-- What is asked --
Write out the lines below word for word, but leave the pictures out of your copy.

-- Records supplied --
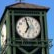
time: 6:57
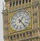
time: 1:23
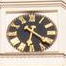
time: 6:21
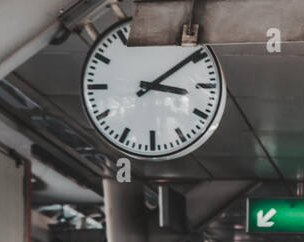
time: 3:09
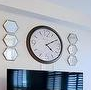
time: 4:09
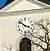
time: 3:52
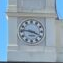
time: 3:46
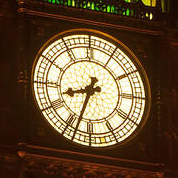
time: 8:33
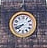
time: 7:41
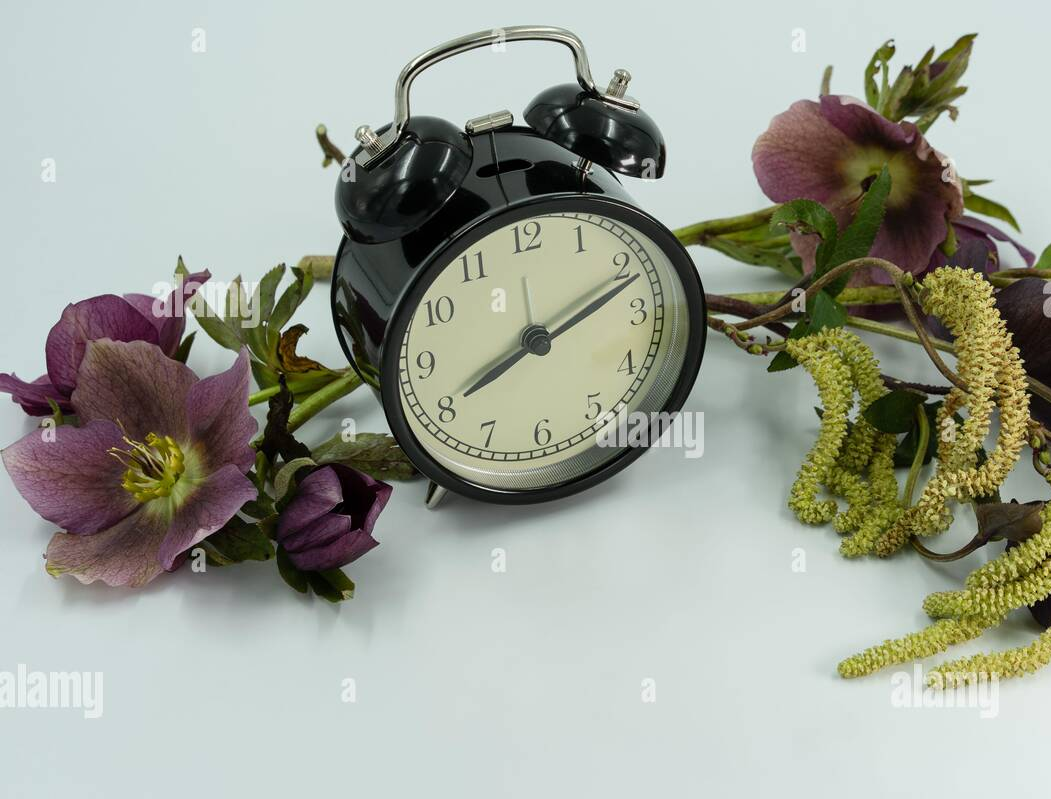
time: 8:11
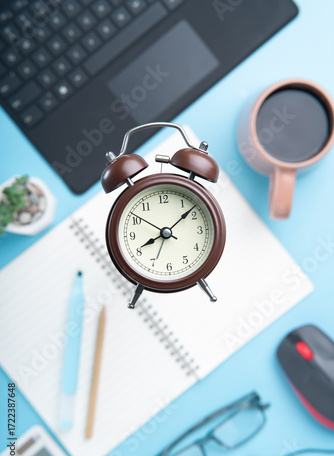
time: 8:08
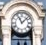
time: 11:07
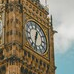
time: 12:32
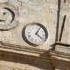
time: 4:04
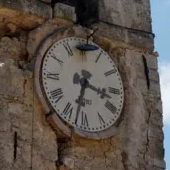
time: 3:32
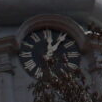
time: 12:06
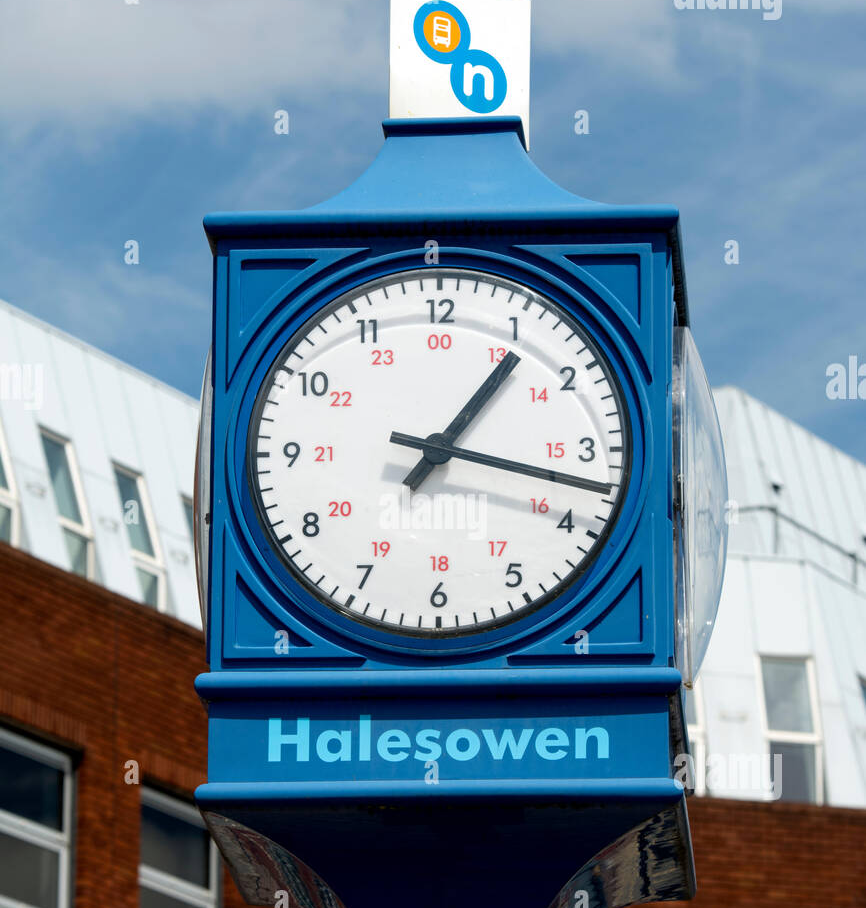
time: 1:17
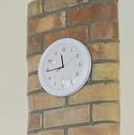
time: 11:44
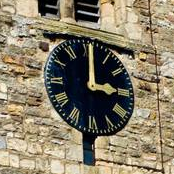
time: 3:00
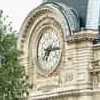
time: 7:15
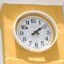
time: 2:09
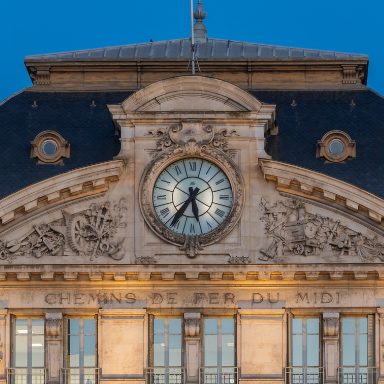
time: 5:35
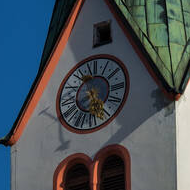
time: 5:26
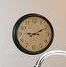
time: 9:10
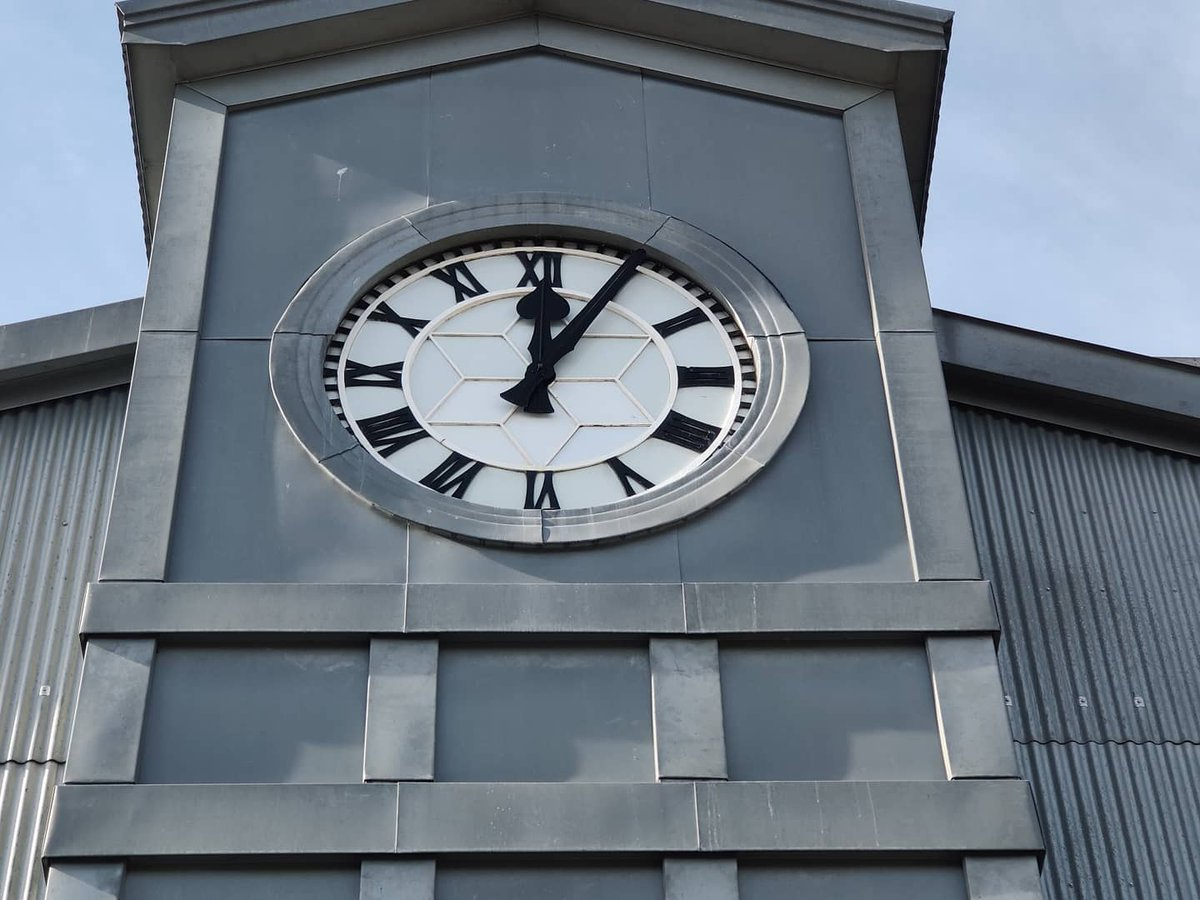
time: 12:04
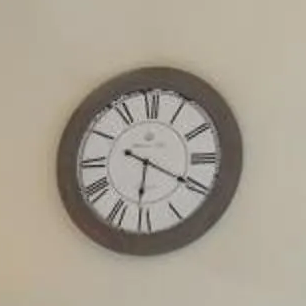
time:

-- Exercise result --
time: 6:57
time: 1:23
time: 6:21
time: 3:09
time: 4:09
time: 3:52
time: 3:46
time: 8:33
time: 7:41
time: 8:11
time: 8:08
time: 11:07
time: 12:32
time: 4:04
time: 3:32
time: 12:06
time: 1:17
time: 11:44
time: 3:00
time: 7:15
time: 2:09
time: 5:35
time: 5:26
time: 9:10
time: 12:04
time:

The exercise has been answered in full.